Marwa Mawfaq Mohamedsheet Al-Hatab
Adv. Artif. Intell. Mach. Learn., 1 (1):61-77
Marwa Mawfaq Mohamedsheet Al-Hatab : Technical Engineering College of Mosul, Northern Technical University (NTU), Mosul, Iraq
DOI: https://dx.doi.org/10.54364/cybersecurityjournal.2024.1104
Article History: Received on: 10-Jul-24, Accepted on: 17-Aug-24, Published on: 30-Aug-24
Corresponding Author: Marwa Mawfaq Mohamedsheet Al-Hatab
Email: marwa.alhatab@ntu.edu.iq
Citation: Marwa Mawfaq Mohamedsheet Al-Hatab (2024). Integrated Artificial Intelligence Approach for Diabetic Foot Ulcer Assessment: A Comprehensive Solution for Precision Diagnosis and Patient Care. Adv. Artif. Intell. Mach. Learn., 1 (1 ):61-77
Abstract- Diabetic Foot Ulcers (DFUs) pose significant healthcare
challenges, often resulting in severe complications and amputations. Timely and
accurate assessment of wound severity is crucial for effective treatment and
improved patient outcomes. This study
presents an innovative approach to the automated detection of vascular
disorders in diabetic feet utilizing infrared thermography.

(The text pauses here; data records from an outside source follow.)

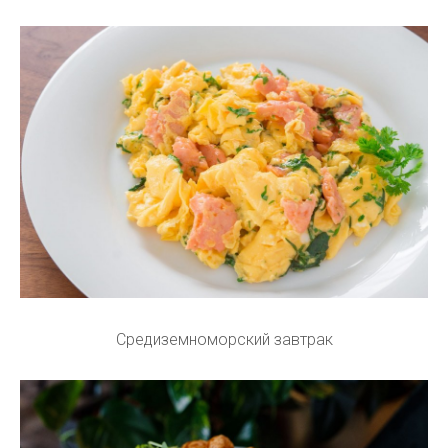
Средиземноморский завтрак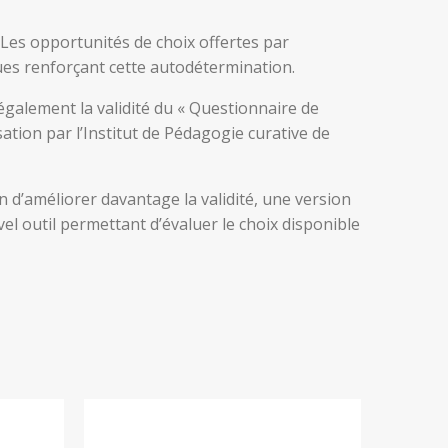
Les opportunités de choix offertes par
ques renforçant cette autodétermination.
également la validité du « Questionnaire de
ation par l’Institut de Pédagogie curative de
 d’améliorer davantage la validité, une version
el outil permettant d’évaluer le choix disponible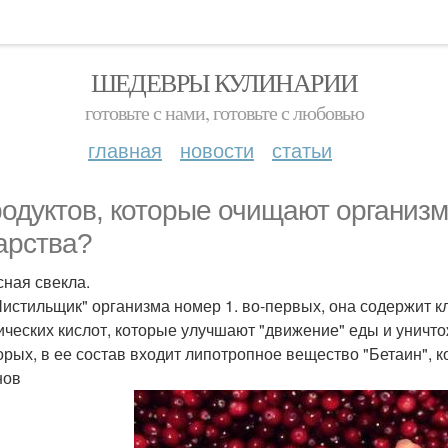
ШЕДЕВРЫ КУЛИНАРИИ
готовьте с нами, готовьте с любовью
главная
новости
статьи
родуктов, которые очищают организ
арства?
сная свекла.
Чистильщик" организма номер 1. во-первых, она содержит кл
ических кислот, которые улучшают "движение" еды и уничто
орых, в ее состав входит липотропное вещество "Бетаин", к
нов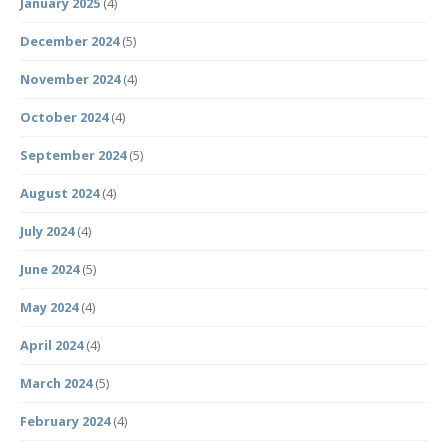
January 2025
(4)
December 2024
(5)
November 2024
(4)
October 2024
(4)
September 2024
(5)
August 2024
(4)
July 2024
(4)
June 2024
(5)
May 2024
(4)
April 2024
(4)
March 2024
(5)
February 2024
(4)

The study employs a
dataset comprising 710 thermal images acquired from Al_Wafa Specialized Center
for Diabetes and Endocrinology and Bartella General Hospital, which has been
meticulously curated for research purposes. To address the specific challenges
encountered in diabetic foot imaging and diagnosis, we introduce three tailored
Convolutional Neural Network (CNN) architectures, each designed to identify
different risk levels associated with diabetic foot complications. Low-level
Diabetic Foot Infection Network (LL-DFI-Net): This architecture is aimed at the
detection of low-risk groups, Medium-Level Diabetic Foot Infection Network
(ML-DFI-Net) Designed for the medium-risk group, this model targets neuropathic
individuals who do not exhibit signs of ischemia. High-Level Diabetic Foot
Infection Network (HL-DFI-Net): Focused on the high-risk group, this
architecture is specialized for detecting individuals with ischemia. The three networks
have achieved high accuracy, as follows: LL-DFI-Net achieved 96.7213%,
ML-DFI-Net recorded 97.916%, HL-DFI- reached 100%. These models aim to improve
the detection and management of diabetic foot disorders, leading to better
patient outcomes and healthcare strategies.